PM Theresa May seeks transitional Brexit deal

By Gregory Barradale

The concept of a Transitional Brexit exposes the hard choice facing the government.

Speaking to business leaders at the CBI conference, Mrs May invited the possibility of a transitional deal to smooth the interim period after Brexit. “People don’t want a cliff edge, they want to know with some certainty how things are going to go forward,” she said, acknowledging she wants “the arrangement that is going to work best for business in the UK.”

Article 50 charts a clear course for Brexit. Although Mrs May’s early 2017 target now looks unlikely – owing to the recent court ruling – if it were managed, negotiations would unfold over a two year period. In 2019, at the end of this period and regardless of the state of negotiations, Britain would officially leave the EU.

The UK would revert to trading with the EU on World Trade Organisation terms. Businesses dealing with the EU would face tariffs and a lack of access. It may not be a desirable outcome.

To avoid this, the UK would hope to have a deal in place by 2019. However, the free trade arrangement the government is aiming for is estimated to take five years to negotiate, and is reckoned to be impossible within the two that Article 50 allows for.

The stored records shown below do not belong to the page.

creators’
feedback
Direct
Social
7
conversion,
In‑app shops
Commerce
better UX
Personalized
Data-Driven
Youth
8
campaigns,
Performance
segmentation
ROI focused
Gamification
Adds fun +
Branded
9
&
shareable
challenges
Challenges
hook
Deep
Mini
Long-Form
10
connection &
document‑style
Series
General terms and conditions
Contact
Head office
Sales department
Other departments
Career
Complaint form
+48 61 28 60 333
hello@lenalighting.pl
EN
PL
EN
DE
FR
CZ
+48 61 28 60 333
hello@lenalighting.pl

Wary of leaving the British economy stricken on the rocks for three years, Mrs May has coined the ‘transitional’ Brexit. Single market access sits at the forefront of this, and is what would keep businesses and the wider economy happy.

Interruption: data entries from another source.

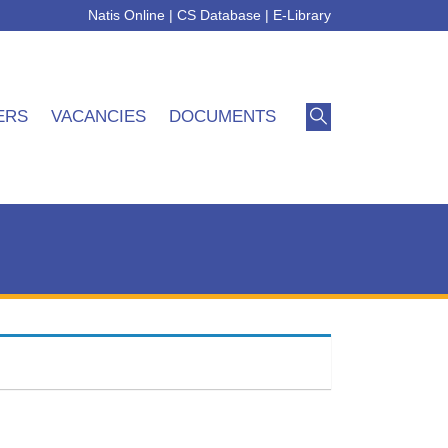
Natis Online
|
CS Database
|
E-Library
ERS
VACANCIES
DOCUMENTS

Unfortunately, the latest bit of Brexit newspeak may just be the one that points out the intricate balancing act of Britain leaving the UK.

Preserving single market access requires keeping free movement of people. For the EU, these fundamental freedoms are an area with little room for manoeuvre. “The four fundamental freedoms are not negotiable for us,” says Manfred Weber, an influential figure within the European parliament.

“We will not move a millimetre from this position.”

This has placed the PM in an unenviable position, having committed to limiting immigration whilst making assurances to the business community.

Britain is unlikely to have enough negotiating clout to force the EU to allow such amendments by Mrs May. However, the EU is not expected to compromise on its fundamental principles.

Backtracking on immigration would upset a lot of Brexit supporters and leaves the Prime Minister on uncertain ground going into an election – whether in 2020 or earlier.

However, the impact could be much more significant than upsetting those concerned by immigration, damaging the economy alongside the Conservative Party’s electoral chances.